■ **PROBLEM**
Read the lines below, and copy any that contain the string "naar".

Saved entries:
=== Begin Enclosure ===
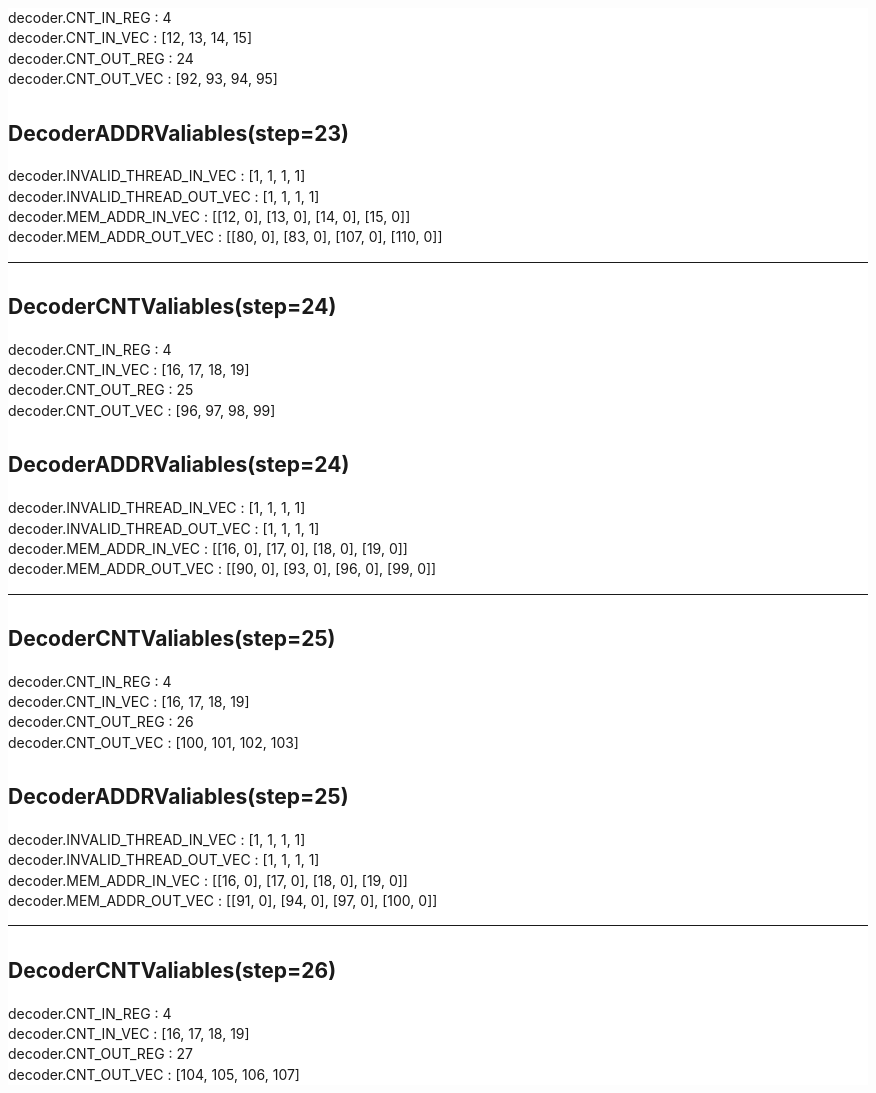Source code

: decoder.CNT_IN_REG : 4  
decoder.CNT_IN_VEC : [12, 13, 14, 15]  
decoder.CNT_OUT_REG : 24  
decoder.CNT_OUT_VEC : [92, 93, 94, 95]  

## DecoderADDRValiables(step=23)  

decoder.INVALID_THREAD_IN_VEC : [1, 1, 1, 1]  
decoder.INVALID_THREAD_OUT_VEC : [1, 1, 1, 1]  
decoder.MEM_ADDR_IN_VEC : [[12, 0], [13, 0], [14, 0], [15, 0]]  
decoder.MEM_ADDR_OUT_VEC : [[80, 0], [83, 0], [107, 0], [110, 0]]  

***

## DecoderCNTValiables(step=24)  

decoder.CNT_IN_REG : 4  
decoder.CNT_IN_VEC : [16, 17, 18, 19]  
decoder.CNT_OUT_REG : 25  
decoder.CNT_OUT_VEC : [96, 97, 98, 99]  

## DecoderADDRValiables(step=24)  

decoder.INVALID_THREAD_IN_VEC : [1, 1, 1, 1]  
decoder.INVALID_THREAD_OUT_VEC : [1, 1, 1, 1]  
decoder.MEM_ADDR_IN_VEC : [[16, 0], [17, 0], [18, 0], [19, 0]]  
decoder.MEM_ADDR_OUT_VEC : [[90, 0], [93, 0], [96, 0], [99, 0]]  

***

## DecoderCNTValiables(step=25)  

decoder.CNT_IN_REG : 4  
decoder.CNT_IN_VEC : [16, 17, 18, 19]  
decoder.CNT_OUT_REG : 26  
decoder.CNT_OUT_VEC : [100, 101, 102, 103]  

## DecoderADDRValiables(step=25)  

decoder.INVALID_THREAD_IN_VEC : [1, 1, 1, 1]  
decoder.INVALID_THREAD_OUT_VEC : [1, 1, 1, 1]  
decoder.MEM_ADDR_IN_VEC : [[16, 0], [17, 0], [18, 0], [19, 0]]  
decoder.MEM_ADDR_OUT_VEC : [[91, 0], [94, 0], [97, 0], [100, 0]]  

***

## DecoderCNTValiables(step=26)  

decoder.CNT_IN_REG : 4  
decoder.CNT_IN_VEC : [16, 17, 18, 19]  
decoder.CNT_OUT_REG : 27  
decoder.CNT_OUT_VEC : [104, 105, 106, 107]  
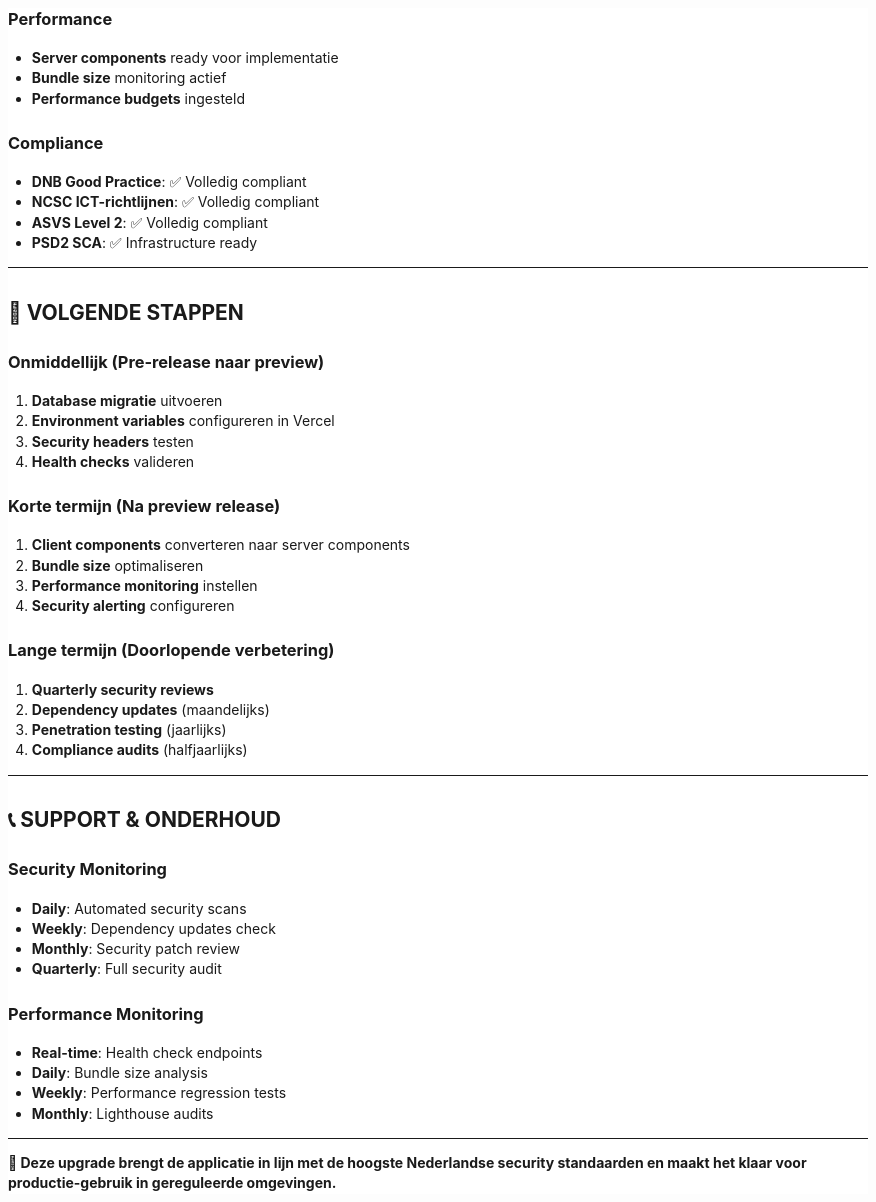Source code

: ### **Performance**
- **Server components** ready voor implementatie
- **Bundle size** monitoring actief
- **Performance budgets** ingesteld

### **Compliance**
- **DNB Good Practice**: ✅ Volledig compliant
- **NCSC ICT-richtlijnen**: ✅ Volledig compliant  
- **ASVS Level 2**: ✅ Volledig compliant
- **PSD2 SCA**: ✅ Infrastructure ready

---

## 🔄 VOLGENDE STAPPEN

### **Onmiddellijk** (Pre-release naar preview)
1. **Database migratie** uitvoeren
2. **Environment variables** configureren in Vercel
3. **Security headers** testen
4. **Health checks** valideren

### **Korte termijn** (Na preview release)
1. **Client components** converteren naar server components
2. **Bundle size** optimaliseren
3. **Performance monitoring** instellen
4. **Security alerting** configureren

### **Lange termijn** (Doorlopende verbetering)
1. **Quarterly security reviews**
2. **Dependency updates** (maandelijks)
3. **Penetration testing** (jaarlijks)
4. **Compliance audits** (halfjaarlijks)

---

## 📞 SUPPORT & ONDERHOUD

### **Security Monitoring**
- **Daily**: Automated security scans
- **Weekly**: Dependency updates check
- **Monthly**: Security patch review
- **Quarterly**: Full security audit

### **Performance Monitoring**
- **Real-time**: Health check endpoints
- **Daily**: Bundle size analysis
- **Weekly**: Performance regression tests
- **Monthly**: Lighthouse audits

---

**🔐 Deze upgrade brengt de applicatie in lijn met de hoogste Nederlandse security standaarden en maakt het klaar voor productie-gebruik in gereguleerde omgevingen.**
=== End Enclosure ===
■ **SOLUTION BELOW**
### **Onmiddellijk** (Pre-release naar preview)
1. **Client components** converteren naar server components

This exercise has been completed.